## WHAT THE TASK ASKS
Locate the lines in the items below that contain the string "each", where uppercase and lowercase must match, and copy all of those lines.

Stored entries:
"""
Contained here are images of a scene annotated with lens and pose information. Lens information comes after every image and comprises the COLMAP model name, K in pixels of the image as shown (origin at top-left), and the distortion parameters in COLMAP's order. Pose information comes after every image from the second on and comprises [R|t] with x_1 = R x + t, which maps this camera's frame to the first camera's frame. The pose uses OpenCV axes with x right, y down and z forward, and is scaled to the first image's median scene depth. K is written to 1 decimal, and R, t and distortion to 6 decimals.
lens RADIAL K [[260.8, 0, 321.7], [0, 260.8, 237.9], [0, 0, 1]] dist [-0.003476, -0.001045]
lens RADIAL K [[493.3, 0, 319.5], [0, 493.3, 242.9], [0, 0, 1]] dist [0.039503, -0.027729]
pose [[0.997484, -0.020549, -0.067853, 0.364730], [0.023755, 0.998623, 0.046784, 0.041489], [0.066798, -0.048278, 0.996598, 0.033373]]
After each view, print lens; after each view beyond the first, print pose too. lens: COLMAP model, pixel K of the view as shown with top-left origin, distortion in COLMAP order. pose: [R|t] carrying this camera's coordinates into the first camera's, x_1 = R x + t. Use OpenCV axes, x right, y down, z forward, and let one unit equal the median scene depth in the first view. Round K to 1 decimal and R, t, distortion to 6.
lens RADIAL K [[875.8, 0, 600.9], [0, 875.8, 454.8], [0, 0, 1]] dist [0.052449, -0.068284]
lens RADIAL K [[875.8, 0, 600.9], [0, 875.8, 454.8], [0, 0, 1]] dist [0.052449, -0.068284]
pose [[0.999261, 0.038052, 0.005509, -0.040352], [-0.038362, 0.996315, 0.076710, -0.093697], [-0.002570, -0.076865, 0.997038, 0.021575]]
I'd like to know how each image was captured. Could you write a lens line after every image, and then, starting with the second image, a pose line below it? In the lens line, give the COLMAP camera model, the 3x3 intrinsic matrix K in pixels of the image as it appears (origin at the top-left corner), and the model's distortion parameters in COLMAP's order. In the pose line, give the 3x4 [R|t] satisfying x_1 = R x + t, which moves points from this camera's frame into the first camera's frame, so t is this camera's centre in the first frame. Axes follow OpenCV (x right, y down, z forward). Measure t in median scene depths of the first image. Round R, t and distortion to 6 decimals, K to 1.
"""
## SOLUTION FOR THIS EXERCISE
After each view, print lens; after each view beyond the first, print pose too. lens: COLMAP model, pixel K of the view as shown with top-left origin, distortion in COLMAP order. pose: [R|t] carrying this camera's coordinates into the first camera's, x_1 = R x + t. Use OpenCV axes, x right, y down, z forward, and let one unit equal the median scene depth in the first view. Round K to 1 decimal and R, t, distortion to 6.
I'd like to know how each image was captured. Could you write a lens line after every image, and then, starting with the second image, a pose line below it? In the lens line, give the COLMAP camera model, the 3x3 intrinsic matrix K in pixels of the image as it appears (origin at the top-left corner), and the model's distortion parameters in COLMAP's order. In the pose line, give the 3x4 [R|t] satisfying x_1 = R x + t, which moves points from this camera's frame into the first camera's frame, so t is this camera's centre in the first frame. Axes follow OpenCV (x right, y down, z forward). Measure t in median scene depths of the first image. Round R, t and distortion to 6 decimals, K to 1.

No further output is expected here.